I think I simply am lacking a fundamental understanding of how inkcpp (or ink) even works and what a "state" may be. Is there some documentation I could explore?

kalmard0 commented 5 months ago

Interestingly, if the only thing I include in the hash is the name of the variables:

  for (auto& v : variables) {
    hash.add(&v, sizeof(v));

It magically seems to work (and not run forever).

Node count using my original implementation (assume nodes are the same if the text matches): ~300 Node count using this implementation (assume nodes are the same if both the text and the hashed variable names match): ~3000.

Which seems reasonable for the size of the Intercept.

kalmard0 commented 5 months ago

Just thinking out loud: I think it's clear to me now why using the actual variables as part of the global state will never work here. If there is a cycle in the story (A -> B -> C -> A) and any step along the way (let's say B here) increases a variable, every time I revisit A that variable will have a different value, and so I will identify A as a new unique node, rather than one that I've already visited.

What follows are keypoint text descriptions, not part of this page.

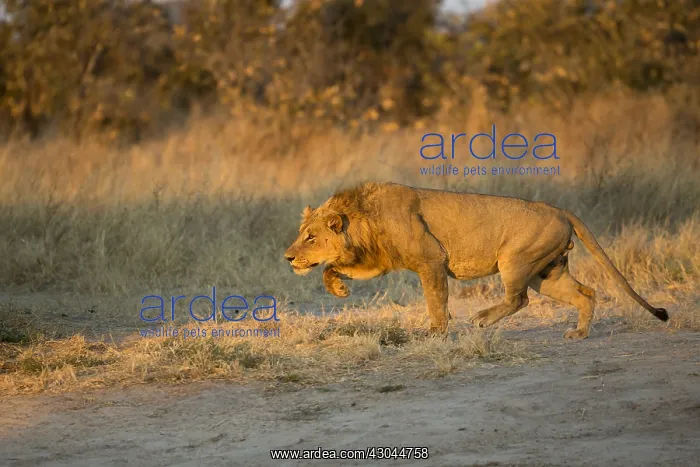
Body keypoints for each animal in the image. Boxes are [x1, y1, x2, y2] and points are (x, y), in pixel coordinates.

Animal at [283, 182, 669, 338]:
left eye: (310, 237)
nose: (288, 257)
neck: (362, 219)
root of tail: (558, 208)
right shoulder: (378, 261)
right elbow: (334, 267)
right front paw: (338, 290)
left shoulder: (431, 260)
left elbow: (436, 300)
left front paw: (436, 333)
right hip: (547, 274)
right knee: (586, 293)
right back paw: (579, 333)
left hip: (515, 261)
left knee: (518, 299)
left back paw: (482, 319)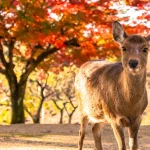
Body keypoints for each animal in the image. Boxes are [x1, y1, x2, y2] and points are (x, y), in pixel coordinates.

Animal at [75, 21, 150, 150]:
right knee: (81, 134)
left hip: (101, 115)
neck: (129, 106)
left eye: (145, 48)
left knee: (95, 129)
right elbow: (122, 146)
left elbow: (134, 146)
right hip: (82, 107)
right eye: (123, 48)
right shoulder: (114, 118)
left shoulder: (138, 117)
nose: (133, 62)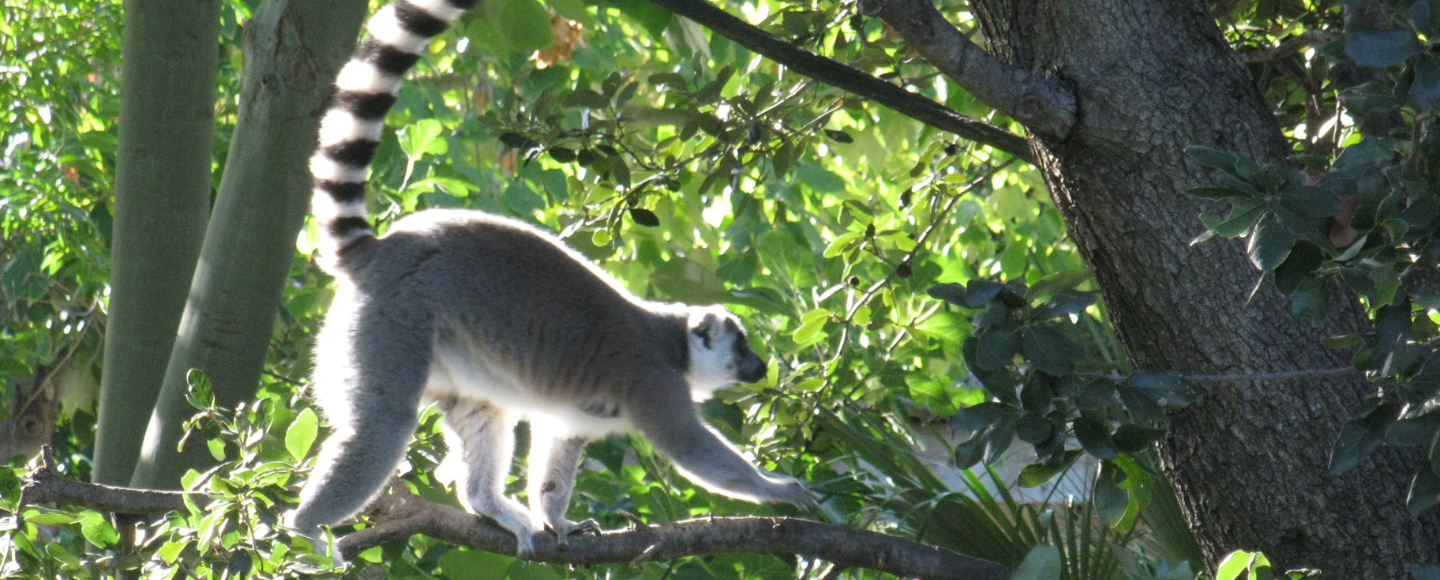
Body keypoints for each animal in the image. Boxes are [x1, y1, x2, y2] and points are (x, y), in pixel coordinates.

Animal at [285, 0, 815, 559]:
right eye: (741, 346)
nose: (761, 367)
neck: (675, 346)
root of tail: (383, 249)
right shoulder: (653, 381)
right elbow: (692, 448)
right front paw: (775, 488)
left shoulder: (579, 415)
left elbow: (558, 450)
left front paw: (558, 521)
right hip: (390, 319)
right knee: (383, 424)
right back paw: (305, 528)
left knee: (481, 410)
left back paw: (486, 505)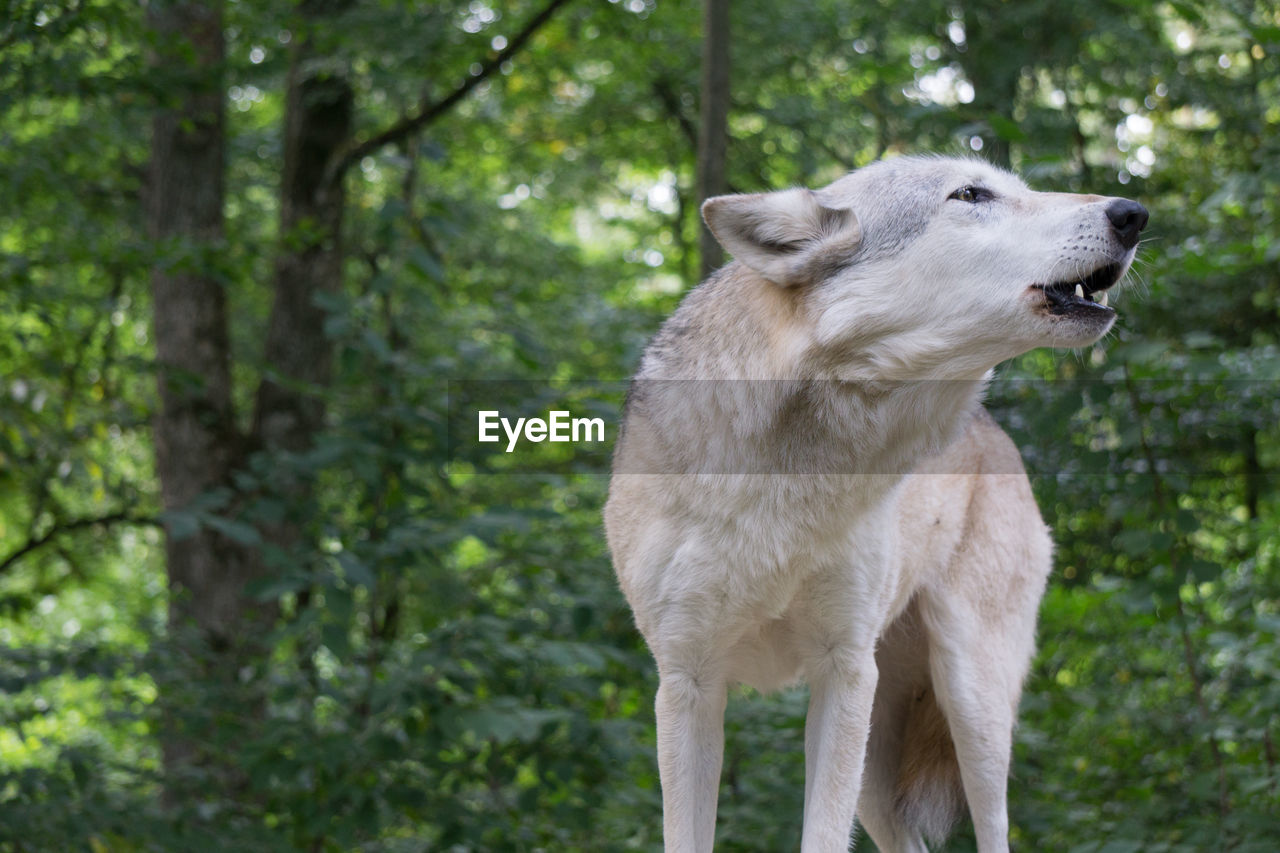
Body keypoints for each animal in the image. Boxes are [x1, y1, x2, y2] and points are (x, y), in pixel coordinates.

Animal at [601, 154, 1152, 850]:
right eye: (971, 194)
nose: (1133, 213)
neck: (789, 482)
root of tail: (993, 431)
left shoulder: (843, 672)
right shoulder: (687, 683)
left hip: (969, 707)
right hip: (879, 762)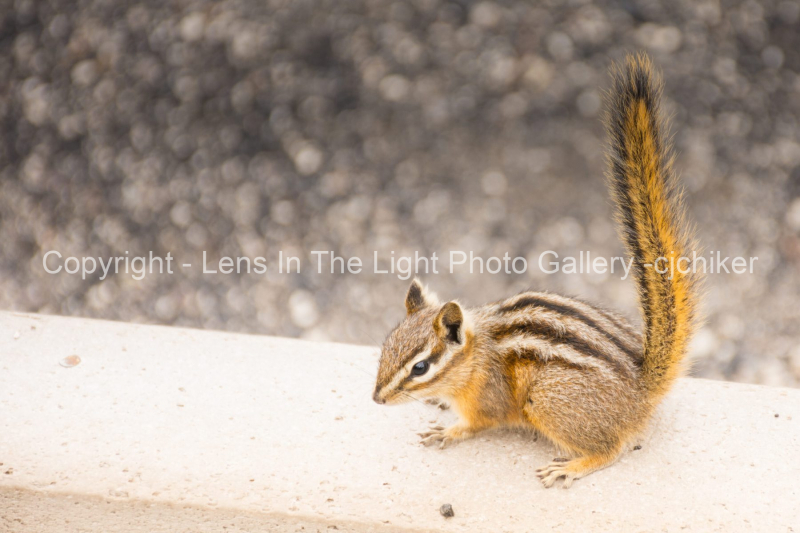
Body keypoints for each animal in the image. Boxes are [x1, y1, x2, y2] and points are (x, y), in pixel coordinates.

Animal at [371, 54, 701, 489]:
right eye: (385, 346)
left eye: (420, 367)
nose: (376, 398)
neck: (474, 356)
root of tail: (641, 385)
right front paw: (440, 404)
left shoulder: (488, 398)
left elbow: (477, 424)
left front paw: (448, 430)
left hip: (545, 399)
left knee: (612, 448)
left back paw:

kalmard0 commented 5 months ago

Is inkcpp fully deterministic, e.g. if I create a new runner, set its random seed to 0, and replay the same choices as some time before (also with 0 random seed), am I supposed to end up at the exact same path?

JBenda commented 5 months ago

Inkcpp is fully deterministic, since it only takes the choices and commands from the .bin file

And I'm 99.99% confident that every random element is created from the same PRNG (which you can seed)

kalmard0 commented 4 months ago

I haven't made any progress on this, so I'm closing this bug. Thank you for the tips.

kalmard0 commented 4 months ago

I just ran into https://yannick-lohse.fr/graphink/ which does something related to what I had in mind. I will investigate to see how it achieves the graph results.

kalmard0 commented 2 months ago

After looking at graphink and inkjs in detail, and building some prototypes, I believe the following features of inkjs are enough to create a reasonably good serialization of the story:

At this point I'm pretty sure I can achieve what I want via inkjs, although I would still prefer to do it with inkcpp due to performance issues (the search space is huge, even with good heuristics).